Stabat Mater - читать онлайн книгу. Автор: Руслан Козлов cтр.№ 31

читать книги онлайн бесплатно
 
 

Онлайн книга - Stabat Mater | Автор книги - Руслан Козлов

Cтраница 31
читать онлайн книги бесплатно

– Он еще у вас?

– Не знаю, я не просил его ждать… – Гнев на Зорина кипит во мне по-прежнему. Я и не подозревал, что у меня остались такие запасы гнева! Но стараюсь говорить спокойно. – Теперь я понимаю: это очень хорошо, что я ничего ему не ответил. Сейчас мы можем решить вместе – как быть. Что касается меня… Формально я стал свидетелем преступления. Мне не нужно хранить тайну исповеди, поскольку это не была исповедь. Зорин признался, что давно промышляет взятками, и я могу сам заявить на него. Или потребовать, чтобы он заявил на себя… Думаю, он это сделает.

– И что? – с горечью говорит Вероника. – Что это даст? Ну отстранят его, отдадут под суд. Ну посадят. И что?..

– Да, я понимаю, для того, что он сделал, это не наказание, но что же можно еще…

– Вы вообще о чем? – Во взгляде Вероники появляется разочарование и даже какая-то брезгливость. – Я, по-вашему, кто?

– Не знаю, – теряюсь я. – Я вас совсем не знаю…

– Вот именно! – Ее голос опять становится холодным и злым. – Не знаете, а считаете тупой стервой.
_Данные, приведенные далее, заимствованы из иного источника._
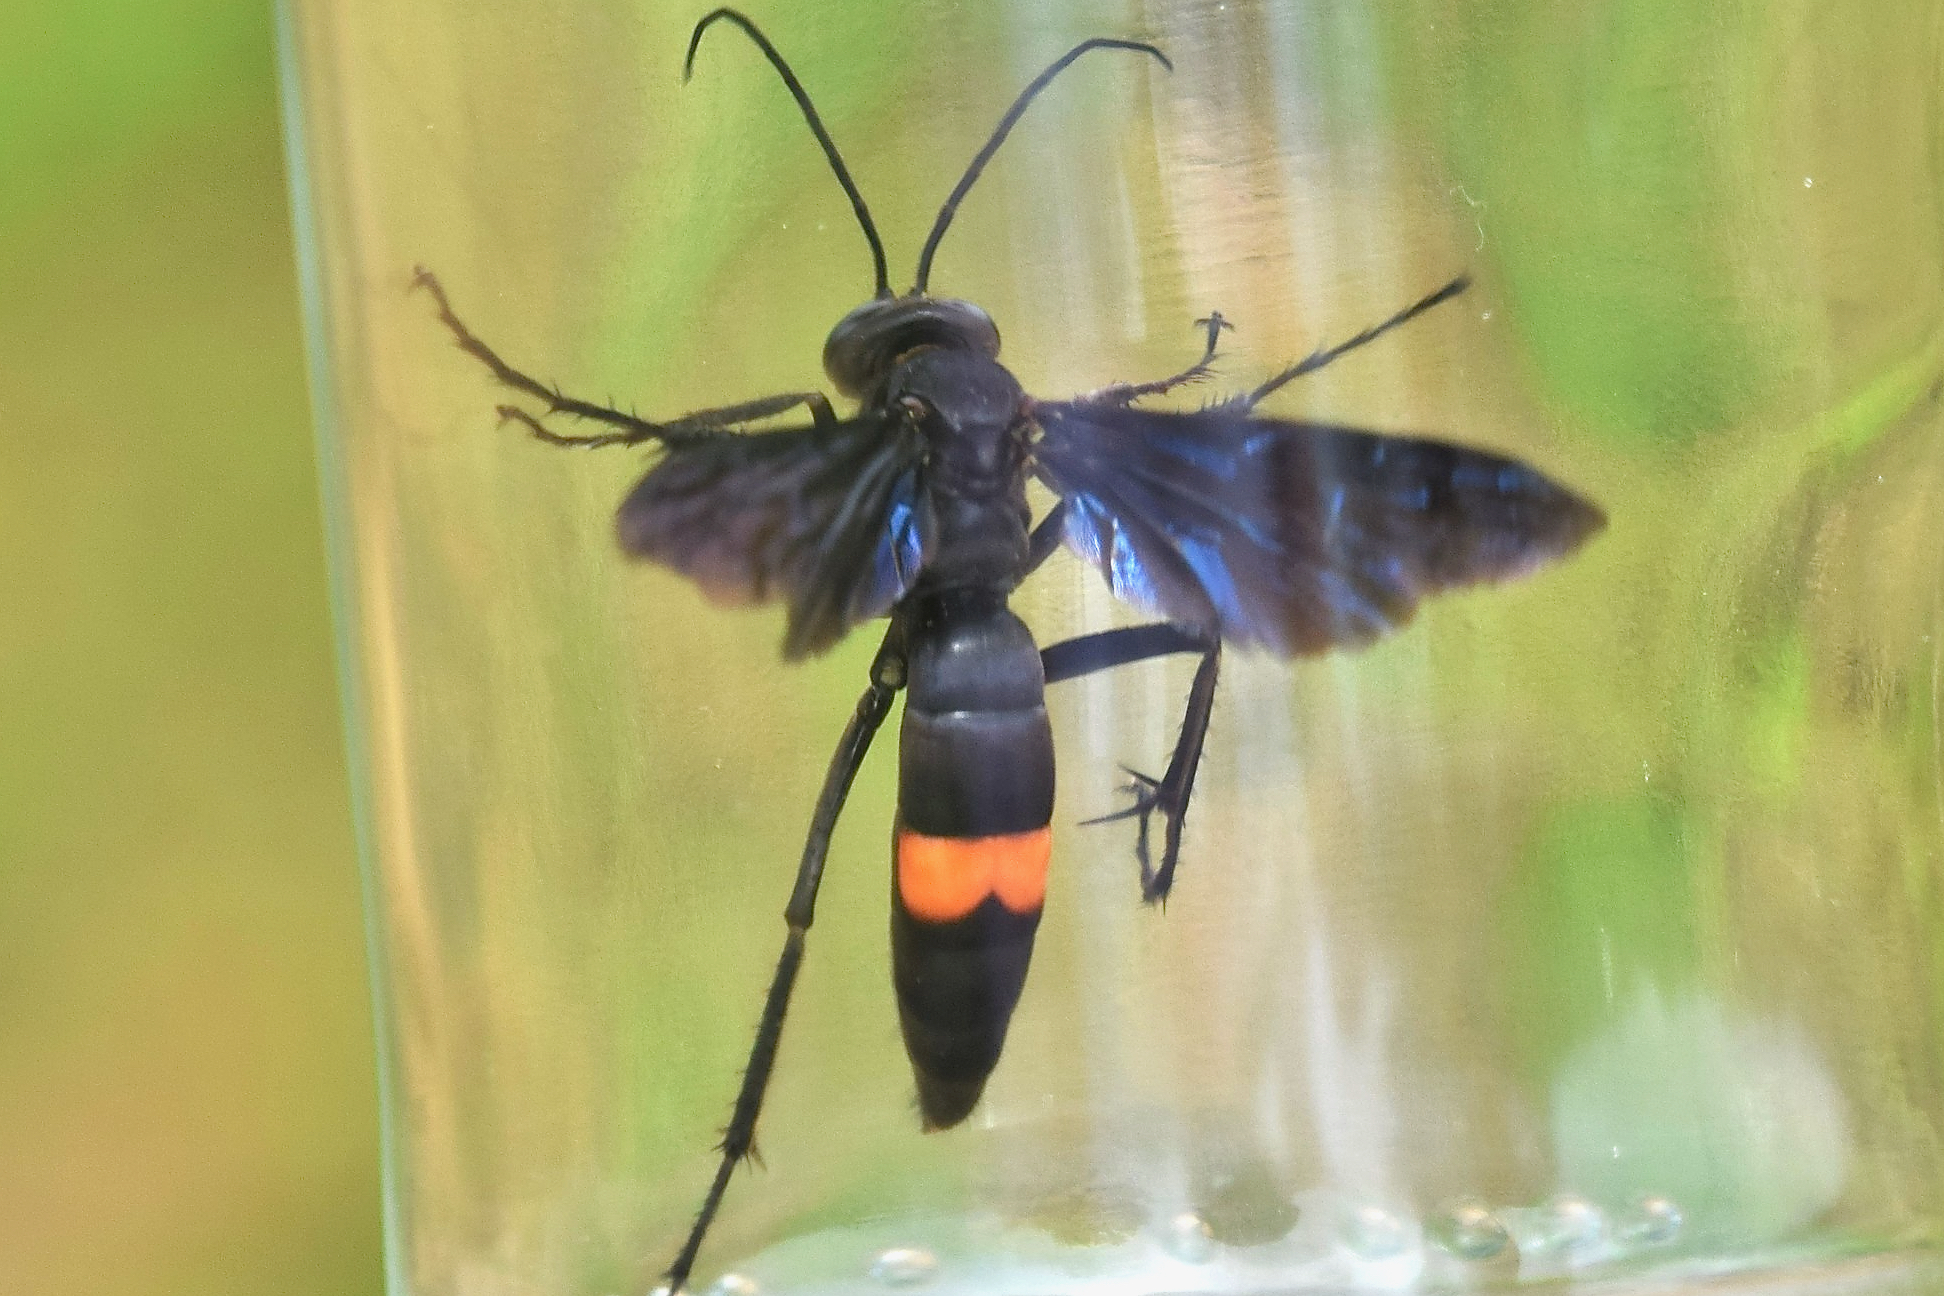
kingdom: Animalia
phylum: Arthropoda
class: Insecta
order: Hymenoptera
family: Pompilidae
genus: Poecilopompilus
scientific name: Poecilopompilus algidus
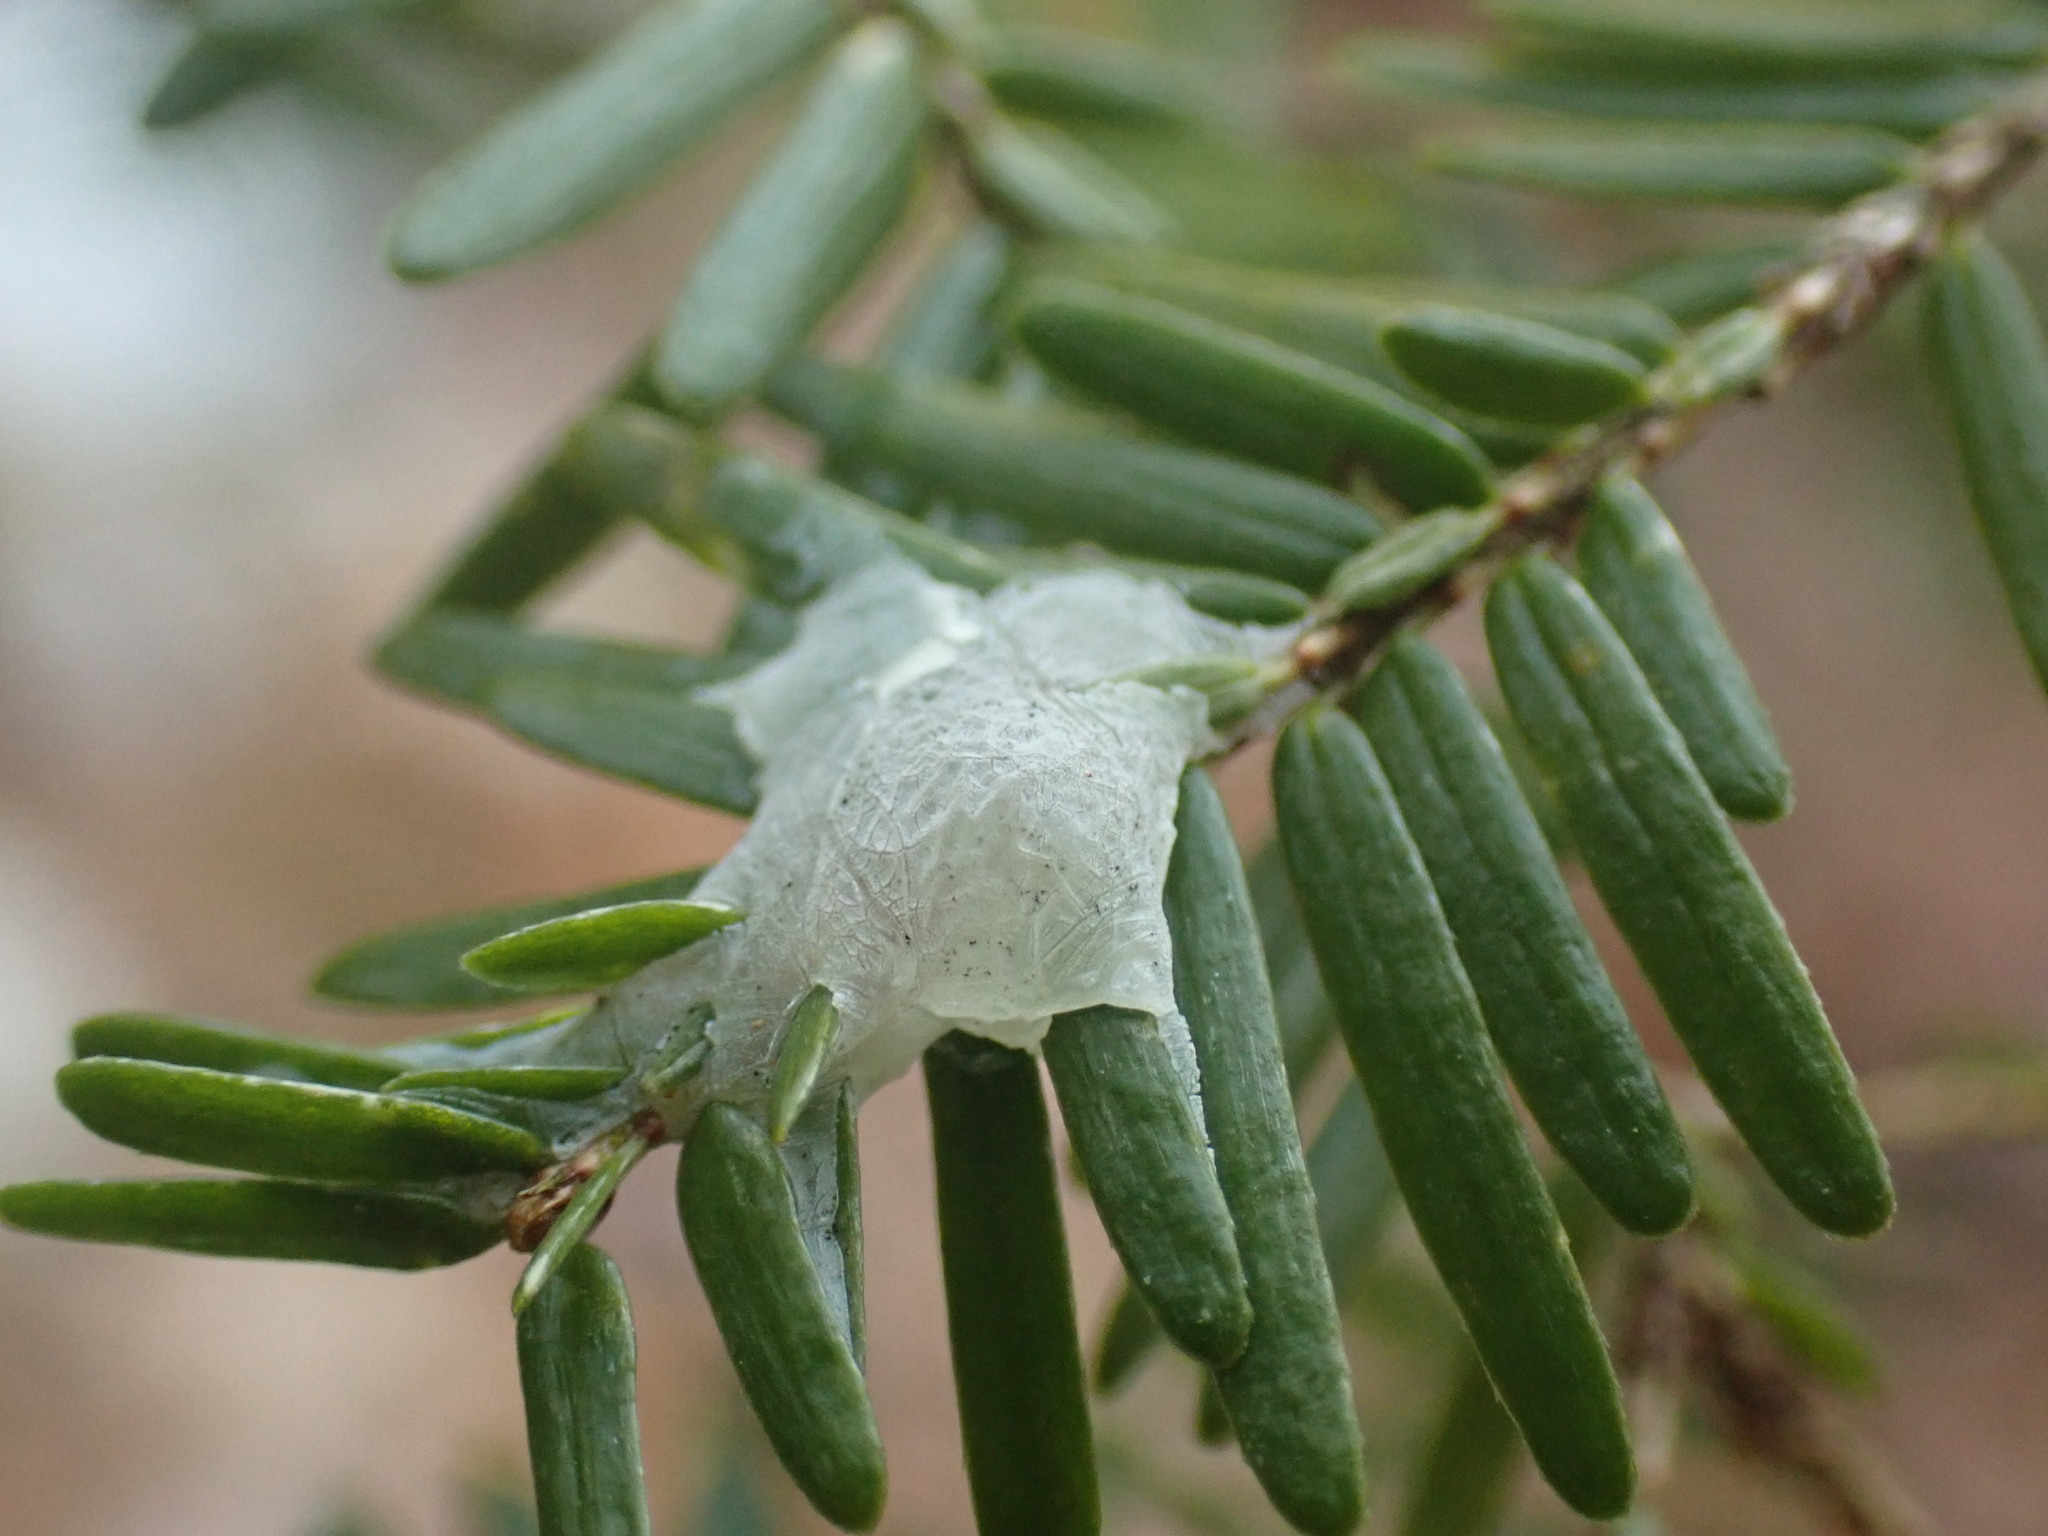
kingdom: Plantae
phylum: Tracheophyta
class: Pinopsida
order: Pinales
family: Pinaceae
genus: Tsuga
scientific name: Tsuga canadensis
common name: Eastern hemlock
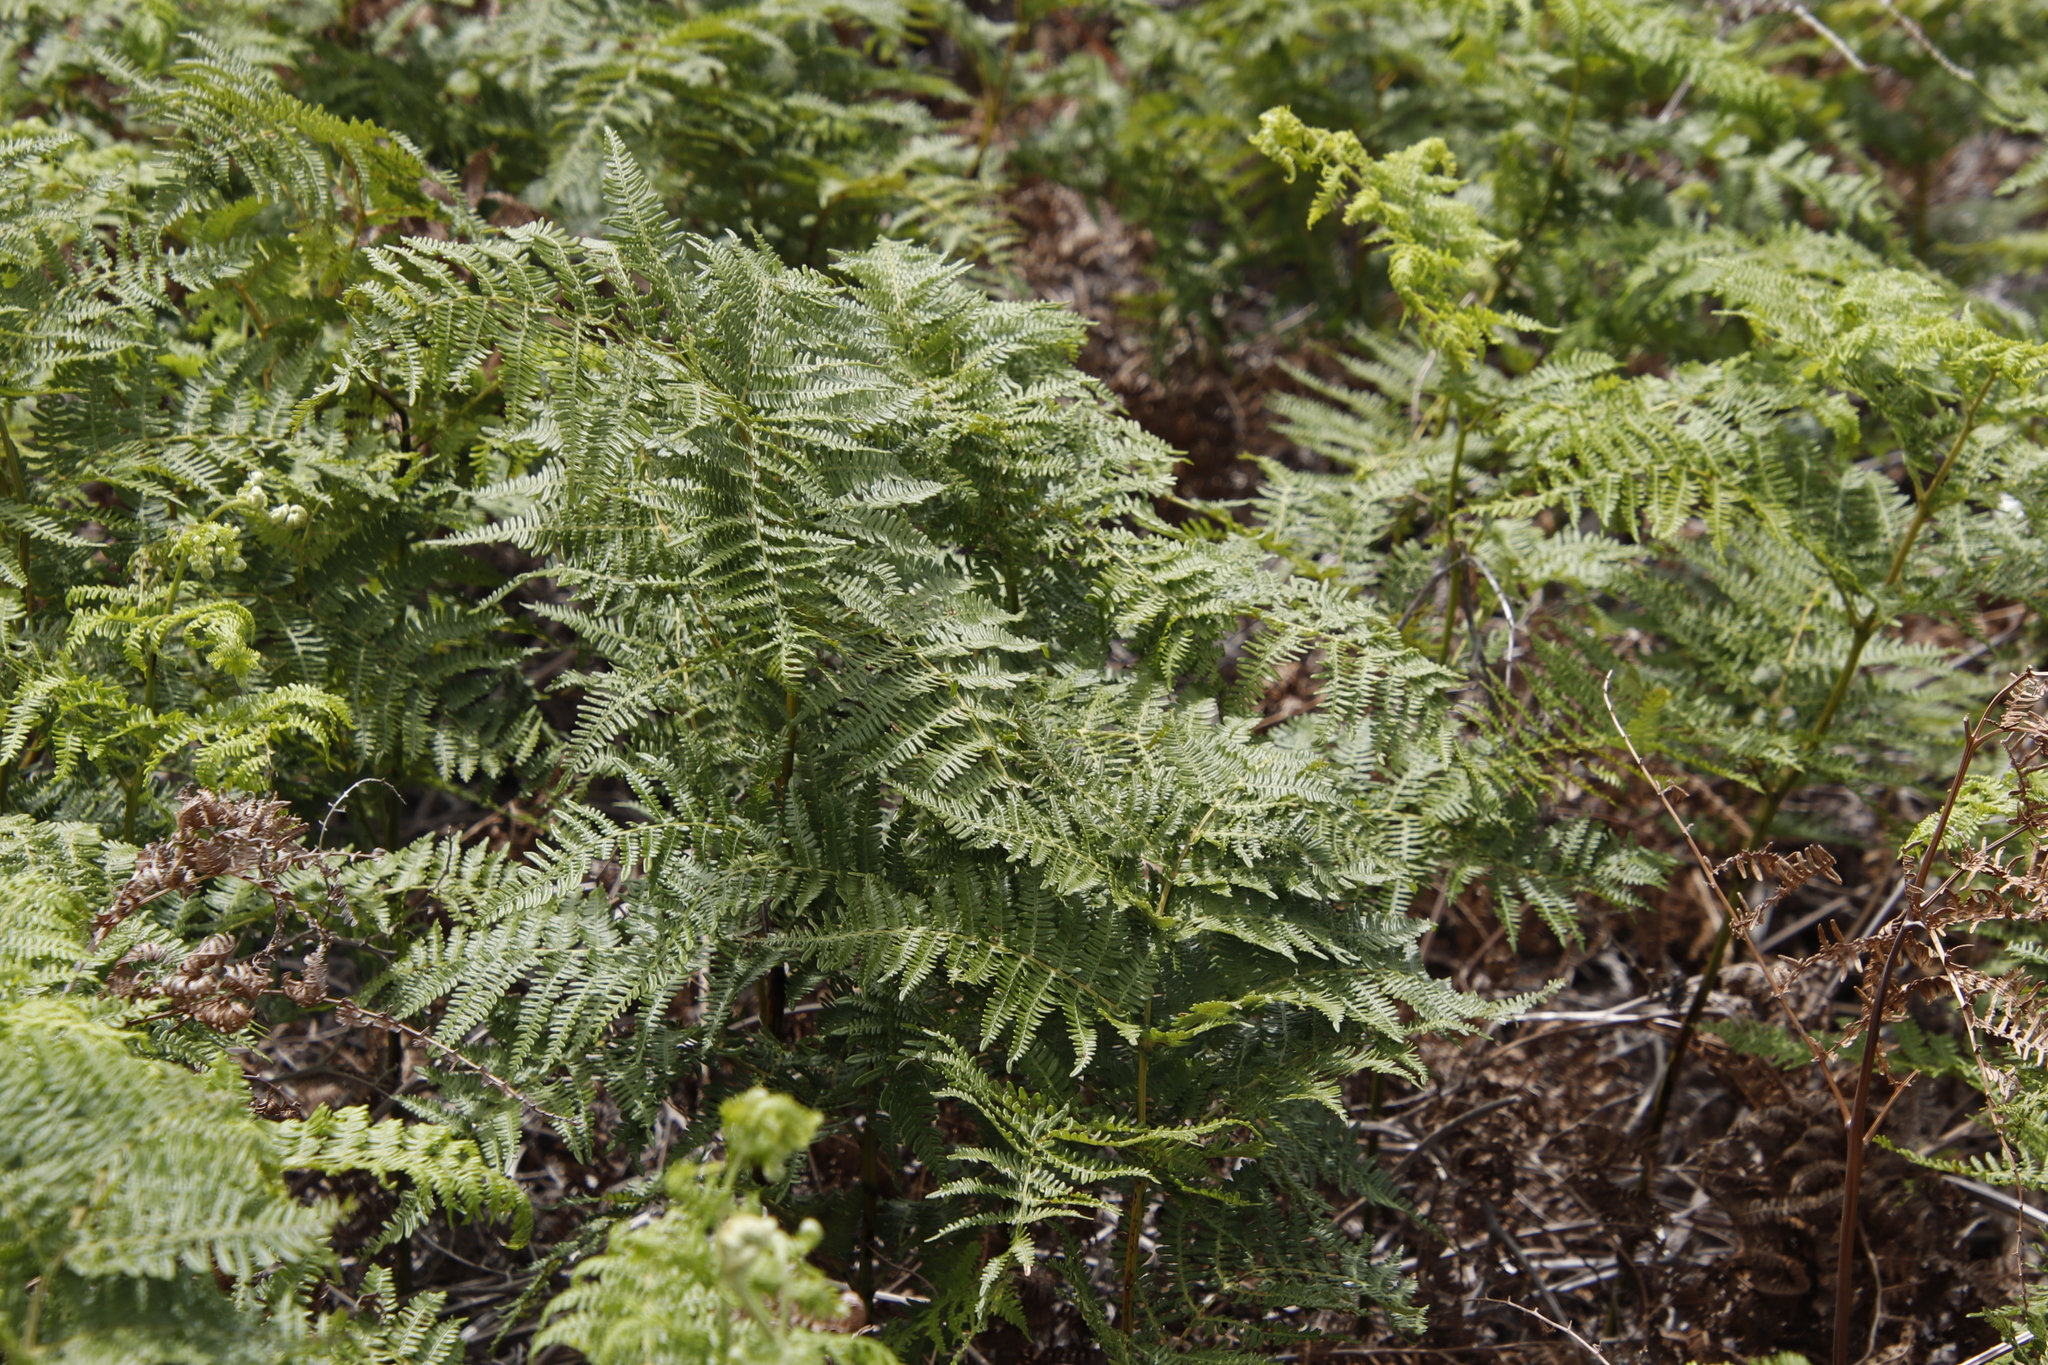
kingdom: Plantae
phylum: Tracheophyta
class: Polypodiopsida
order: Polypodiales
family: Dennstaedtiaceae
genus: Pteridium
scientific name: Pteridium aquilinum
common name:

Я опять невольно бросаю взгляд на Ивана Николаевича, будто ищу его помощи. Я совсем не понимаю эту Веронику! Но Иван Николаевич сидит потупившись, втянув голову в плечи, как человек, которому пришлось стать свидетелем неприятного разговора, и поделать он ничего не может.

– Вы что, – распаляется Вероника, – думаете, я тут с вами сижу и решаю, как отомстить этой сволочи?

Я растерянно молчу.

– Ничего вы не понимаете! – отворачивается Вероника.

– Ника, – вдруг подает голос Иван Николаевич, – зачем ты… Ведь ты тоже совсем не знаешь отца Глеба…

– А чего тут знать, – презрительно хмыкает Вероника. – Иерей!.. Если видел одного пингвина, считай, что видел всех.

– Ника! – Иван Николаевич даже хлопает себя по коленке. Похоже, он намерен всерьез вступиться за меня. – Ты что-то сейчас говорила насчет тупой стервы?..

Нет, определенно сегодня – день удивительных событий. Вот так Иван Николаевич! Каким решительным жестом он поправляет сползшие очки, как грозно сверкает ими на Веронику, как запальчиво стаскивает с головы шапочку и сжимает в кулаке! А Вероника зло сужает глаза, собирается что-то ему ответить и вдруг фыркает от смеха:

– Ты зачем так постригся? Похож на какого-то новобранца!

Иван Николаевич смущенно трогает короткий ежик на своей макушке.

– Не знаю… Захотелось вот как-то… По-новому…

Вероника переводит взгляд на меня:

– Простите, отец Глеб… Я что-то и правда… День такой нервный… А! – Она коротко вздыхает. – Они все нервные!..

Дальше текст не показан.